Work order - Search the entries for the word "middle". Copy every line where it turns up.

Supplied material -
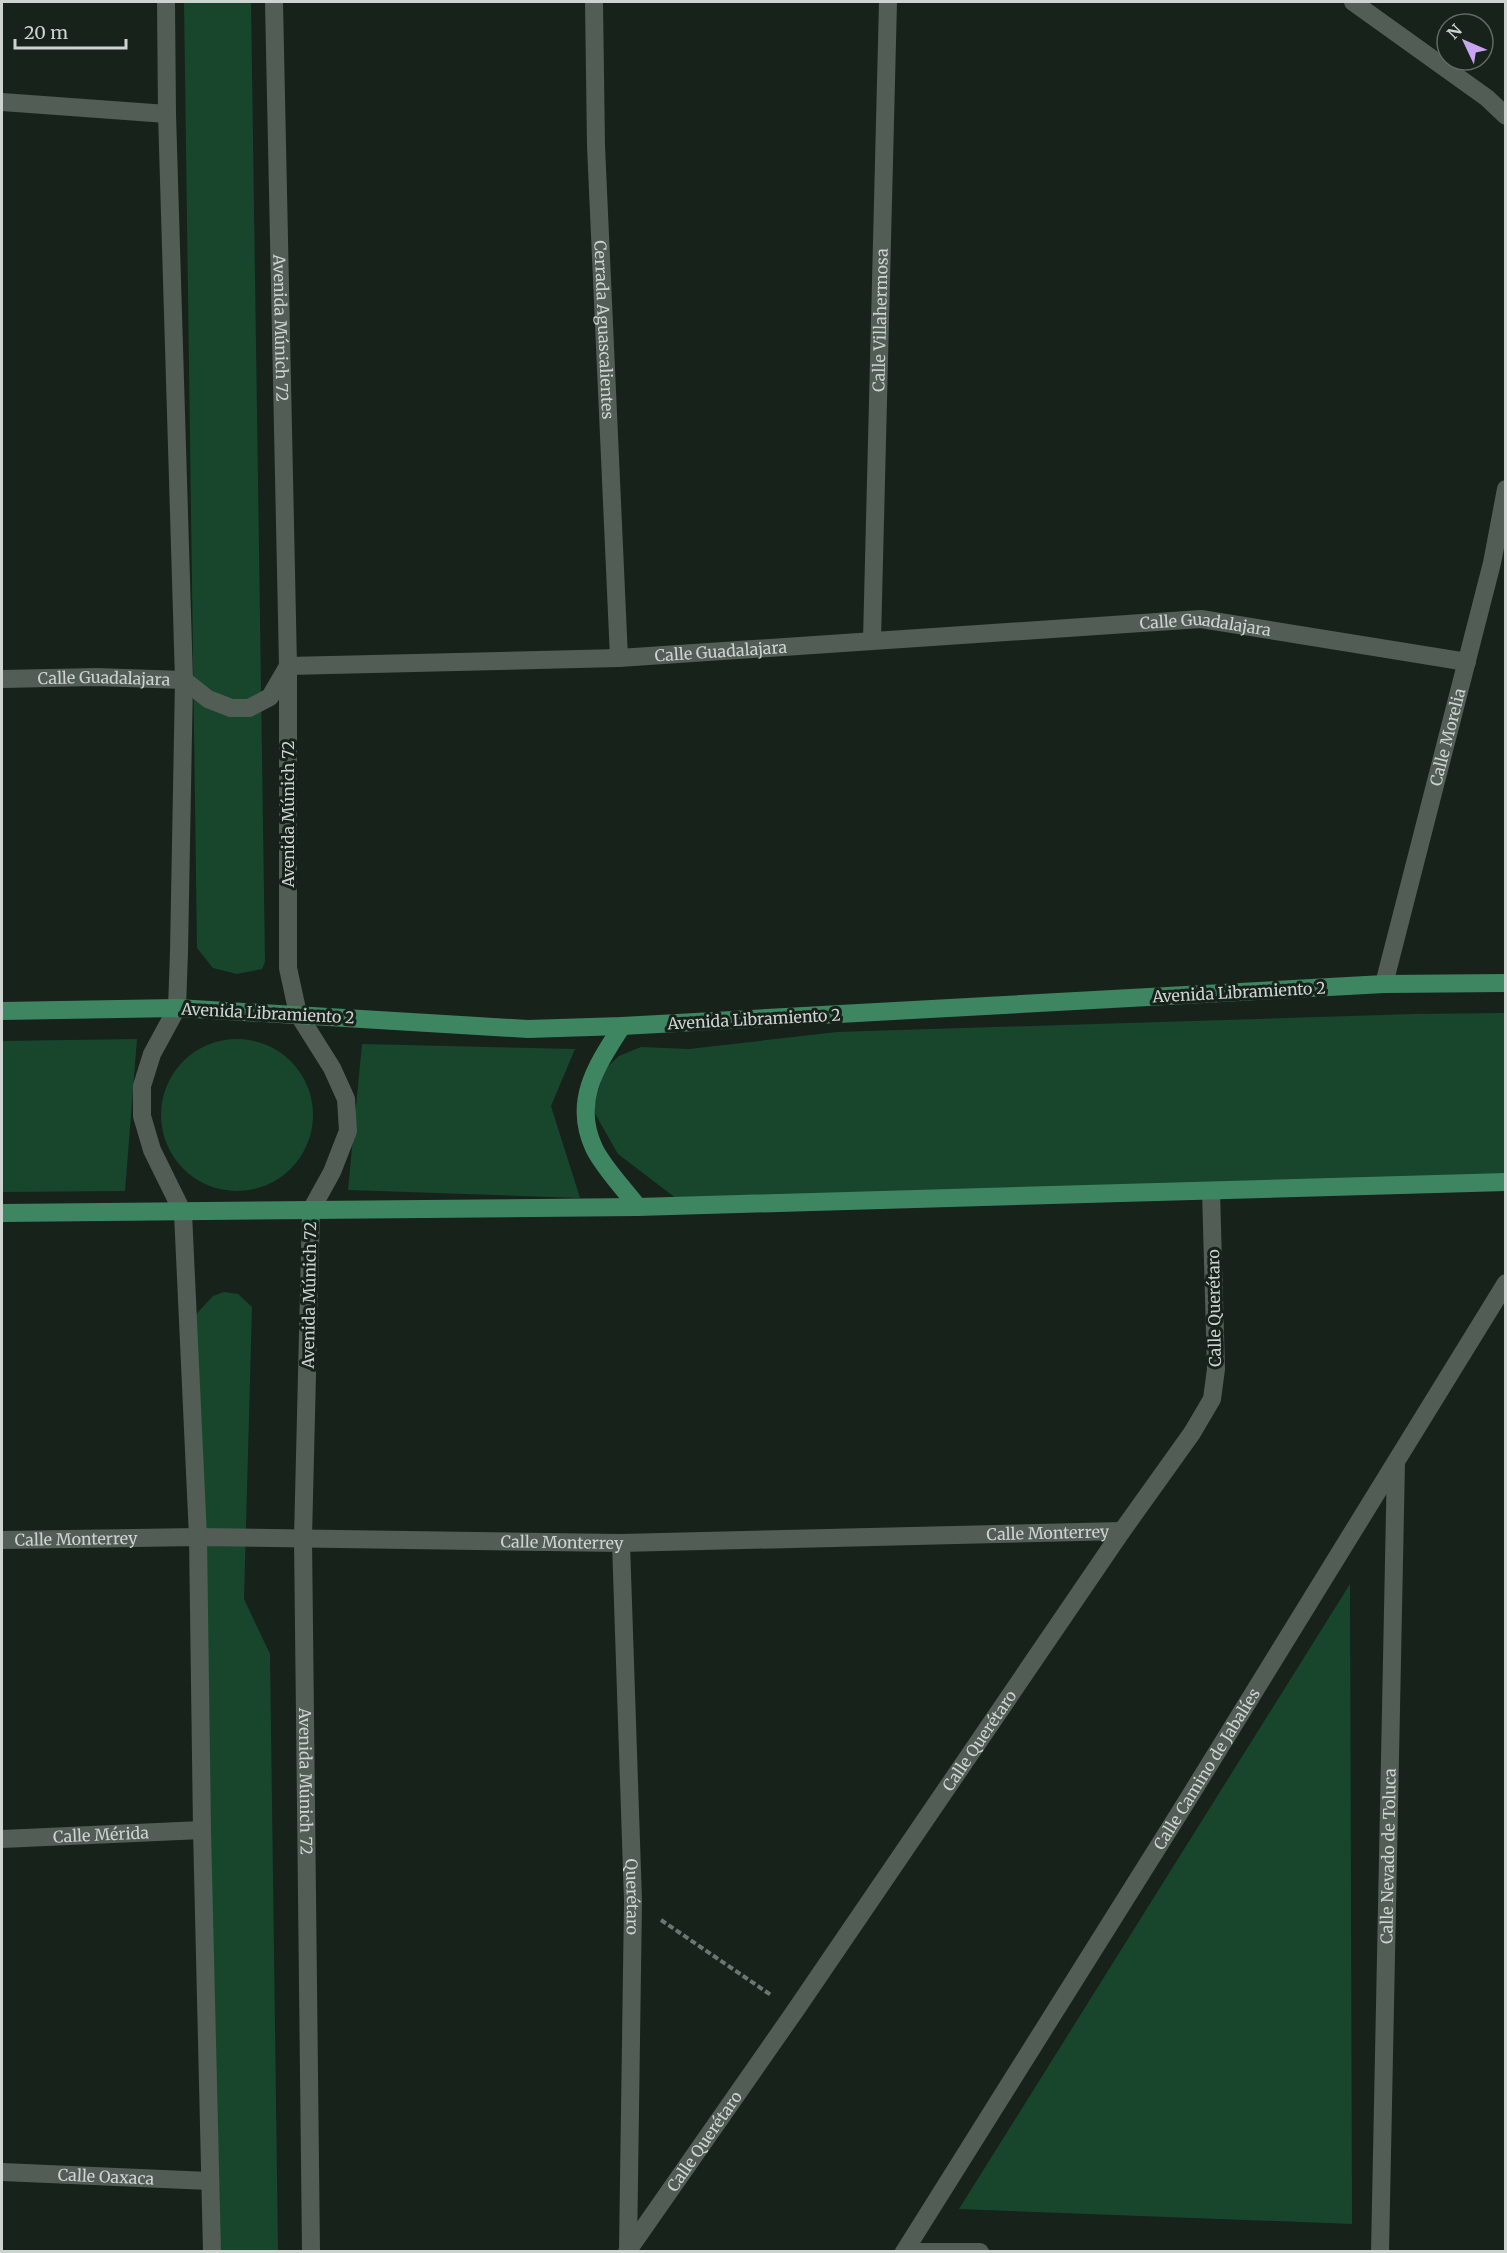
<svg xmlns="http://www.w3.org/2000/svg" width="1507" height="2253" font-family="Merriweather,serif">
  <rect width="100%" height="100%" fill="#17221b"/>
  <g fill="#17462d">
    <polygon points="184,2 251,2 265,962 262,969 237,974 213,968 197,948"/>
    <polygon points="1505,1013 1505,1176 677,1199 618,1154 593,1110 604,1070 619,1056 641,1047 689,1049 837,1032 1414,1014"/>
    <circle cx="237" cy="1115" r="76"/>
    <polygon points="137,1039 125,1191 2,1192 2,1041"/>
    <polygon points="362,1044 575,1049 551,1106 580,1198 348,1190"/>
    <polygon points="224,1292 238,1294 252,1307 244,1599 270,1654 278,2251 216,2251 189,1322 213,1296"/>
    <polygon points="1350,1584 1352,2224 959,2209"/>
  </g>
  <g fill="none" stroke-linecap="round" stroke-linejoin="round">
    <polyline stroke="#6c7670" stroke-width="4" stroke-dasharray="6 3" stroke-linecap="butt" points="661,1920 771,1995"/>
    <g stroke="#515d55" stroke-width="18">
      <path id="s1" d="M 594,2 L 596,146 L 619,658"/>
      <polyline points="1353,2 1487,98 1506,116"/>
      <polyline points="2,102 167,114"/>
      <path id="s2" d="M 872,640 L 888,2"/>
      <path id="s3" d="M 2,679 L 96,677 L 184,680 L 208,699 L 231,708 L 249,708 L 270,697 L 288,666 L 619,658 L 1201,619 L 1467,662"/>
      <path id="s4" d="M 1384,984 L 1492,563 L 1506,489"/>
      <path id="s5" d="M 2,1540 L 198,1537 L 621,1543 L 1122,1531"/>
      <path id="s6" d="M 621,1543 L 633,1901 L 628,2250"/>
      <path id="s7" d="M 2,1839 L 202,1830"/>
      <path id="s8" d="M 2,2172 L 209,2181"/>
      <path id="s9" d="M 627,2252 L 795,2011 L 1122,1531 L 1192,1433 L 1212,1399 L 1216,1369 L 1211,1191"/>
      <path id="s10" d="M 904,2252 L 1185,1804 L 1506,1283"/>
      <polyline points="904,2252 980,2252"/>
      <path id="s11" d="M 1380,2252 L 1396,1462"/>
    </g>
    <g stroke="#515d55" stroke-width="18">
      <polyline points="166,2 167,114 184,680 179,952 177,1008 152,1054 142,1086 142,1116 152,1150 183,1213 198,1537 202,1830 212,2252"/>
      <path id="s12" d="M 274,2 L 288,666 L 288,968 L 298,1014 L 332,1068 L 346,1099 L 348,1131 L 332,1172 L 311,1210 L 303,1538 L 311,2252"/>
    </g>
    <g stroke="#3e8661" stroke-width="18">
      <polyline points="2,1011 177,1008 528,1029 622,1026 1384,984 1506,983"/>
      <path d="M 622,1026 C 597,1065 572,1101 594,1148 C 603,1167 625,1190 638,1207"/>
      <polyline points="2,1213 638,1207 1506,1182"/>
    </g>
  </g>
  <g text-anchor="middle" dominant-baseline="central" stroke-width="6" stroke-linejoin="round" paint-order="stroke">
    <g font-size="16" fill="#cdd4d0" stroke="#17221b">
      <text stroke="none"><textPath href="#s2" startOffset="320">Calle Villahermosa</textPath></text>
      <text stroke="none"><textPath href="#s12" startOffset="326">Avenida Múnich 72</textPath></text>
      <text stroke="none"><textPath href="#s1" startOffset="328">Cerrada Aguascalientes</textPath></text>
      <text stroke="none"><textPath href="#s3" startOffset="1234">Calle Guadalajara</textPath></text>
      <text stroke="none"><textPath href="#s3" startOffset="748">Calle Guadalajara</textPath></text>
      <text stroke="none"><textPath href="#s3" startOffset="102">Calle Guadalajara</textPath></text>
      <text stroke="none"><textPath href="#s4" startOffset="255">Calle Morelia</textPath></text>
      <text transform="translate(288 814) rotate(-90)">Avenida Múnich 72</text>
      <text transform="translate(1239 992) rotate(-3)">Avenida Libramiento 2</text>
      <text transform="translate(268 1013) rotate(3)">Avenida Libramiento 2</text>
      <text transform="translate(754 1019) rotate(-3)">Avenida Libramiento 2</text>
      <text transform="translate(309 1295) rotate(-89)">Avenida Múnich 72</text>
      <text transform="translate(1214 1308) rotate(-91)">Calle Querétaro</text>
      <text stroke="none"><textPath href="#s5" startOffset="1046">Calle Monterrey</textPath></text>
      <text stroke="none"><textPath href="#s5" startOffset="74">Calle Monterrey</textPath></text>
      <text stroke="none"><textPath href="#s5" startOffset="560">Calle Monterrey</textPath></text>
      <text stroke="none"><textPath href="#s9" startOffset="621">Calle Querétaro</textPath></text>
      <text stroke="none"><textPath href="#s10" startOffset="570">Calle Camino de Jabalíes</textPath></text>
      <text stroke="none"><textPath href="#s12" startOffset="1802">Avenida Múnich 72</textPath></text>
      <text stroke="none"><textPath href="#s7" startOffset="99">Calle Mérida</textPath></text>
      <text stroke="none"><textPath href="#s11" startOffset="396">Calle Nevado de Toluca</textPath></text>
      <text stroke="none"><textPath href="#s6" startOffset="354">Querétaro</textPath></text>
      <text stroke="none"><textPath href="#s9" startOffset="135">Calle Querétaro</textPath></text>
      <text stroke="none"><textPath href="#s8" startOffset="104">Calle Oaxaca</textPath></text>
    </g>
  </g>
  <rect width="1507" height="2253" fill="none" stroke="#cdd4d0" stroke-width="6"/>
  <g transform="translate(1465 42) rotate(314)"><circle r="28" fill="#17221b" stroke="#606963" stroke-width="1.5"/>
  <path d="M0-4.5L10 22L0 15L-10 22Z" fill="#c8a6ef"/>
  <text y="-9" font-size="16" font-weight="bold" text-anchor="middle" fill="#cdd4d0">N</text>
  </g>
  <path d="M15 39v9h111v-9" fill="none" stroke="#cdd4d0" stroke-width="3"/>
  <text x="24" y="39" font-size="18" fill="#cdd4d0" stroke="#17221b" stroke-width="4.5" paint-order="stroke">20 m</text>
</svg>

--

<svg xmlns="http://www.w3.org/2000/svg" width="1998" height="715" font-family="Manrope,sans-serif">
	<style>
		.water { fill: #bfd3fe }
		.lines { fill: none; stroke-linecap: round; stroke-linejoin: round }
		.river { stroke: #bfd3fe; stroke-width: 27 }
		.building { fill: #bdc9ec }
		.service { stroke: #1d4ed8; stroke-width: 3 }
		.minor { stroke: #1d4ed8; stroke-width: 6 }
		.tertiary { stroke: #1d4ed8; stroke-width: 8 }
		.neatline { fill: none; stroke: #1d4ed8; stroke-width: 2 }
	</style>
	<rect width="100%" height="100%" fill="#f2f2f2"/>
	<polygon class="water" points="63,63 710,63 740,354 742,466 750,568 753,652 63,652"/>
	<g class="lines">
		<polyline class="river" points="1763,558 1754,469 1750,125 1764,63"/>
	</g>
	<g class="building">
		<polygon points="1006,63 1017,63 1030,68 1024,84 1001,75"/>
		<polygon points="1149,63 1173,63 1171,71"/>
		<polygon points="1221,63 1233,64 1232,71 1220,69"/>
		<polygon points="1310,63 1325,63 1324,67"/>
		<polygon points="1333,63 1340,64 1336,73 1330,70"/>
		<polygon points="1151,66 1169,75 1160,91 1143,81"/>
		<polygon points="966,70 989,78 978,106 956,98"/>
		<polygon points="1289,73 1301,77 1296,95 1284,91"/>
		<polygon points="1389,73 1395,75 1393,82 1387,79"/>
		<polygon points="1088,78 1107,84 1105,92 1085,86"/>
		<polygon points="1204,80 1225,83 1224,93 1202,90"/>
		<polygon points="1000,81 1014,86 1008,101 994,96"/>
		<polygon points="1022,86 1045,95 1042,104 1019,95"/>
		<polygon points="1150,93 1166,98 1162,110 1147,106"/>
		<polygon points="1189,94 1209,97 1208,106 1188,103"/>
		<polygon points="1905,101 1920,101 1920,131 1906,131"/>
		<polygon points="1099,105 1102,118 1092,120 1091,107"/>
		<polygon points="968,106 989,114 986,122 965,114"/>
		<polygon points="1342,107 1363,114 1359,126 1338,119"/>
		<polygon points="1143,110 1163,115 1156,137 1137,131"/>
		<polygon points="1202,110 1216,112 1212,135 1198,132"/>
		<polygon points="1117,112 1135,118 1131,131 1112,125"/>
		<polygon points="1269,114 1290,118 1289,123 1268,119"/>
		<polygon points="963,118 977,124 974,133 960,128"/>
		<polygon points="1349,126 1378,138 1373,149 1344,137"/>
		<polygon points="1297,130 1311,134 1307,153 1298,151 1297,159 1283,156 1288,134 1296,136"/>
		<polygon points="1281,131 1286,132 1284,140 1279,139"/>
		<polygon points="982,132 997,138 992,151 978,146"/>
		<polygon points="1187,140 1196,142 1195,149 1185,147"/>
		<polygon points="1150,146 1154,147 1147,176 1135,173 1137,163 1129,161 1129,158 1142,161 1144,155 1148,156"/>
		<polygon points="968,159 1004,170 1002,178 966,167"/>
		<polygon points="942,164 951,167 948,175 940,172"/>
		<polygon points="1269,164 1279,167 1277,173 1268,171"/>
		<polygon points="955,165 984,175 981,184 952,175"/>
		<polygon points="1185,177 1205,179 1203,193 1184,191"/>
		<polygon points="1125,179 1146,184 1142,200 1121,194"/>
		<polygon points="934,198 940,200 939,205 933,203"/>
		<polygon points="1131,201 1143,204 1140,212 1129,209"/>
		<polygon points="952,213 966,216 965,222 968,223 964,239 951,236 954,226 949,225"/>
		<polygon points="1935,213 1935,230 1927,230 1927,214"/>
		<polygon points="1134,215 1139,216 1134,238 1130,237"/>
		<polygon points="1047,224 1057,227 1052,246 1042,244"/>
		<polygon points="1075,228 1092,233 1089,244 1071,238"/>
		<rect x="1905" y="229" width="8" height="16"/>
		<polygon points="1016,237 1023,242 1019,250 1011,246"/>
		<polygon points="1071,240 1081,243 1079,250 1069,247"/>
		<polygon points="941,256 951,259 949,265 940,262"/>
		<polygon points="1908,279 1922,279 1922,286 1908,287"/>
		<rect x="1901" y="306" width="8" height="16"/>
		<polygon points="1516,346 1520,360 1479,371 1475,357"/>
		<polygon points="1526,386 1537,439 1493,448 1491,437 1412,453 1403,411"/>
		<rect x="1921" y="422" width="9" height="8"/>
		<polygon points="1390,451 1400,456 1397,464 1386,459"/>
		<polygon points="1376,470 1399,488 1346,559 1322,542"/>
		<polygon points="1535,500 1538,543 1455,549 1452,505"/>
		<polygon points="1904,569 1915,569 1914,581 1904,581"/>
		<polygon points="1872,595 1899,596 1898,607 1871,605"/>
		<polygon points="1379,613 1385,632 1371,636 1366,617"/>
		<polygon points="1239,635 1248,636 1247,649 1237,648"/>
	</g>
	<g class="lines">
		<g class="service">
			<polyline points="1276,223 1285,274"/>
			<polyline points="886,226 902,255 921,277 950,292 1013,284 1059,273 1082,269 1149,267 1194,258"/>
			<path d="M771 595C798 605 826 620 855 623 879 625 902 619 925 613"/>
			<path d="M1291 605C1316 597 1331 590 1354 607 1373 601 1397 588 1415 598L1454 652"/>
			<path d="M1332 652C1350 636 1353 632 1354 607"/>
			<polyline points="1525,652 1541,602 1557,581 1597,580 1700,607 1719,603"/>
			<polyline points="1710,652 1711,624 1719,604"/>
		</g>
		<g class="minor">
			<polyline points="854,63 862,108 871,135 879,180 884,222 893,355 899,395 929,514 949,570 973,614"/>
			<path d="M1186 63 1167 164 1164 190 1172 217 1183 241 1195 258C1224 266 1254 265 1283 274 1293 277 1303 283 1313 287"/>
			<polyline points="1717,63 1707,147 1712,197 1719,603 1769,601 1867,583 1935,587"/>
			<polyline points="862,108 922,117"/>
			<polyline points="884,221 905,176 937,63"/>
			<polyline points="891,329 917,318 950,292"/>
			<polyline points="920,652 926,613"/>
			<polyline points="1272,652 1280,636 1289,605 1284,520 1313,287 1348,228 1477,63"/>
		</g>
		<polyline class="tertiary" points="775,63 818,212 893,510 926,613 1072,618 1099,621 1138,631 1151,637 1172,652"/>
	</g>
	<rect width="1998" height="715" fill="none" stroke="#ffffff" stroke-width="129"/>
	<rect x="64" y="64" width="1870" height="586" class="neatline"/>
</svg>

Task solution -
  <g text-anchor="middle" dominant-baseline="central" stroke-width="6" stroke-linejoin="round" paint-order="stroke">
  <text y="-9" font-size="16" font-weight="bold" text-anchor="middle" fill="#cdd4d0">N</text>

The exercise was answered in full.